À ne pas s’y tromper, c’est donc à la fois une œuvre qui fera date et un renouveau bénéfique pour la lignée Batman au grand écran. L’univers cinématographique DC peinant à convaincre ces dernières années, Joker se fait aussi une place de choix dans l’esprit des spectateurs. Et ce n’est pas parce qu’il se dénote un peu des précédentes productions mais bien parce qu’on assiste à un moment de cinéma unique et époustouflant. C’est certain, Joker mérite réellement son succès. Avec en poche un Lion d’or à la Mostra de Venise et quatre nominations aux Golden Globes, l’horizon des Oscars au prochain trimestre lui est même tout ouverte.

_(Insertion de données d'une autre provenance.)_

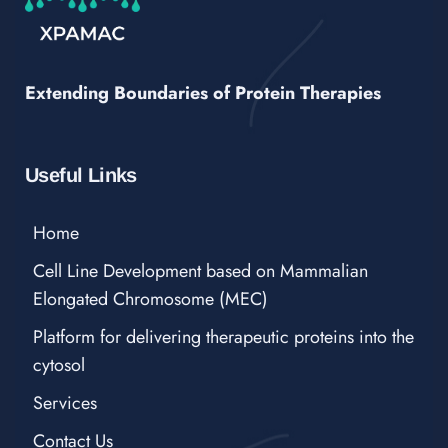
Extending Boundaries of Protein Therapies
Useful Links
Home
Cell Line Development based on Mammalian
Elongated Chromosome (MEC)
Platform for delivering therapeutic proteins into the
cytosol
Services
Contact Us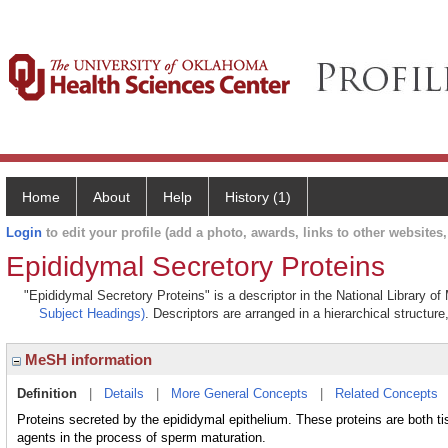
Home
About
Help
History (1)
Login
to edit your profile (add a photo, awards, links to other websites, 
Epididymal Secretory Proteins
"Epididymal Secretory Proteins" is a descriptor in the National Library o
Subject Headings)
. Descriptors are arranged in a hierarchical structure
MeSH information
Definition
|
Details
|
More General Concepts
|
Related Concepts
Proteins secreted by the epididymal epithelium. These proteins are both t
agents in the process of sperm maturation.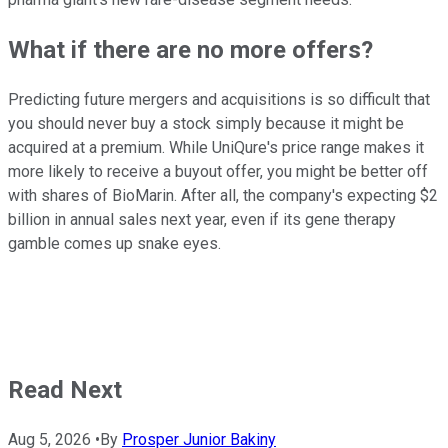
What if there are no more offers?
Predicting future mergers and acquisitions is so difficult that
you should never buy a stock simply because it might be
acquired at a premium. While UniQure's price range makes it
more likely to receive a buyout offer, you might be better off
with shares of BioMarin. After all, the company's expecting $2
billion in annual sales next year, even if its gene therapy
gamble comes up snake eyes.
Read Next
Aug 5, 2026
•
By
Prosper Junior Bakiny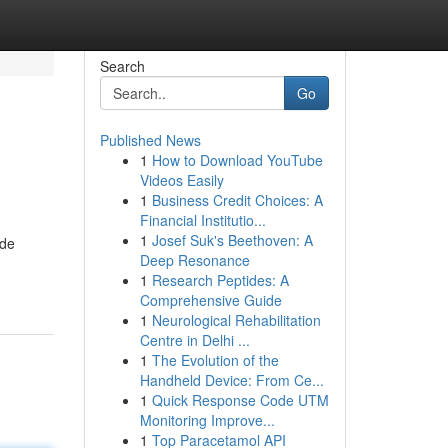
Search
Go
Published News
1
How to Download YouTube
Videos Easily
1
Business Credit Choices: A
Financial Institutio...
1
Josef Suk's Beethoven: A
 de
Deep Resonance
1
Research Peptides: A
Comprehensive Guide
1
Neurological Rehabilitation
Centre in Delhi ...
1
The Evolution of the
Handheld Device: From Ce...
1
Quick Response Code UTM
Monitoring Improve...
1
Top Paracetamol API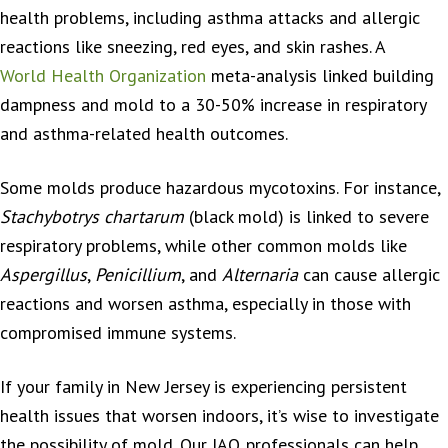
health problems, including asthma attacks and allergic
reactions like sneezing, red eyes, and skin rashes. A
World Health Organization
meta-analysis linked building
dampness and mold to a 30-50% increase in respiratory
and asthma-related health outcomes.
Some molds produce hazardous mycotoxins. For instance,
Stachybotrys chartarum
(black mold) is linked to severe
respiratory problems, while other common molds like
Aspergillus
,
Penicillium
, and
Alternaria
can cause allergic
reactions and worsen asthma, especially in those with
compromised immune systems.
If your family in New Jersey is experiencing persistent
health issues that worsen indoors, it’s wise to investigate
the possibility of mold. Our IAQ professionals can help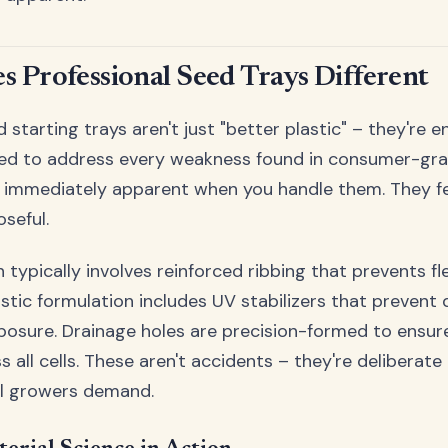
 Professional Seed Trays Different
 starting trays aren't just "better plastic" – they're 
ned to address every weakness found in consumer-grad
s immediately apparent when you handle them. They fee
seful.
 typically involves reinforced ribbing that prevents fl
astic formulation includes UV stabilizers that prevent
posure. Drainage holes are precision-formed to ensur
 all cells. These aren't accidents – they're deliberat
al growers demand.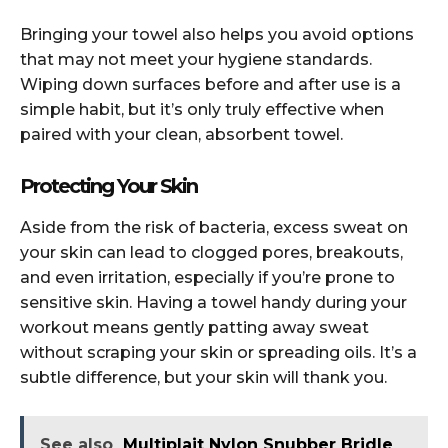
Bringing your towel also helps you avoid options
that may not meet your hygiene standards.
Wiping down surfaces before and after use is a
simple habit, but it’s only truly effective when
paired with your clean, absorbent towel.
Protecting Your Skin
Aside from the risk of bacteria, excess sweat on
your skin can lead to clogged pores, breakouts,
and even irritation, especially if you’re prone to
sensitive skin. Having a towel handy during your
workout means gently patting away sweat
without scraping your skin or spreading oils. It’s a
subtle difference, but your skin will thank you.
See also
Multiplait Nylon Snubber Bridle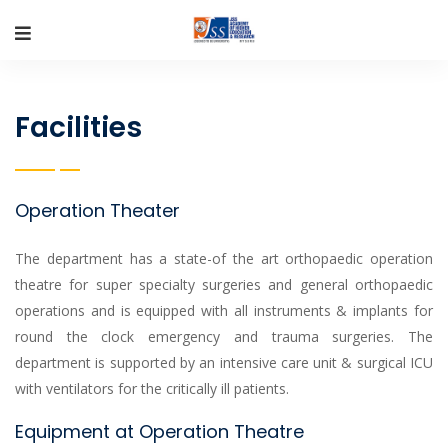
Facilities
Operation Theater
The department has a state-of the art orthopaedic operation
theatre for super specialty surgeries and general orthopaedic
operations and is equipped with all instruments & implants for
round the clock emergency and trauma surgeries. The
department is supported by an intensive care unit & surgical ICU
with ventilators for the critically ill patients.
Equipment at Operation Theatre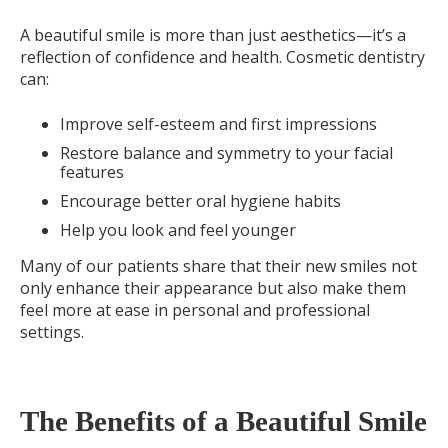
A beautiful smile is more than just aesthetics—it’s a
reflection of confidence and health. Cosmetic dentistry
can:
Improve self-esteem and first impressions
Restore balance and symmetry to your facial
features
Encourage better oral hygiene habits
Help you look and feel younger
Many of our patients share that their new smiles not
only enhance their appearance but also make them
feel more at ease in personal and professional
settings.
The Benefits of a Beautiful Smile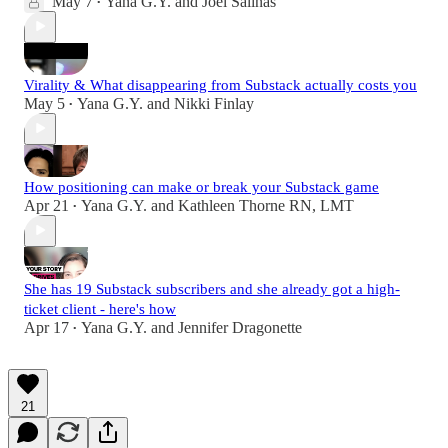
May 7
Yana G.Y.
and
Joel Salinas
•
Virality & What disappearing from Substack actually costs you
May 5
Yana G.Y.
and
Nikki Finlay
•
How positioning can make or break your Substack game
Apr 21
Yana G.Y.
and
Kathleen Thorne RN, LMT
•
She has 19 Substack subscribers and she already got a high-
ticket client - here's how
Apr 17
Yana G.Y.
and
Jennifer Dragonette
•
21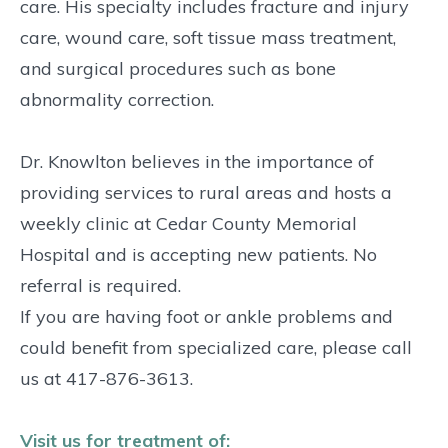
care. His specialty includes fracture and injury
care, wound care, soft tissue mass treatment,
and surgical procedures such as bone
abnormality correction.
Dr. Knowlton believes in the importance of
providing services to rural areas and hosts a
weekly clinic at Cedar County Memorial
Hospital and is accepting new patients. No
referral is required.
If you are having foot or ankle problems and
could benefit from specialized care, please call
us at 417-876-3613.
Visit us for treatment of:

Consigne post-intervention

Alors oui, on peut ne pas aimer l’atmosphère flottante, trouver la réalisation décousue ou ne pas comprendre la volonté d’agrémenter avec complexité et sincérité un personnage si sombre. Mais non, cela ne doit être en aucun cas l’excuse d’une critique vide, aigrement remplie et gratuitement méchante. On pense surtout ici à la critique portée par Le Masque & la Plume et disponible sur le site de France Inter. Tout comme il est bon de garder une critique qui encense à l’écart des mêmes éloges sans fond nouveau. On soulignera l’importance de la critique qui construit, contribue, au sens où elle apporte quelque chose de nouveau par sa grille d’analyse ou sa perception unique, voire parce qu’elle répond aux autres critiques. D’autant plus qu’à tous dire la même chose, plus personne ne s’entend, dans une période où l’expression n’a jamais été aussi libre et directe et l’accès aussi simple et large.

Parce que la critique de l’art a autant de valeur que l’art de la critique. 

L’auteur tient à remercier Loïc Radenac et Florimond Guary pour leur soutien et leurs conseils lors de l’écriture de cet article.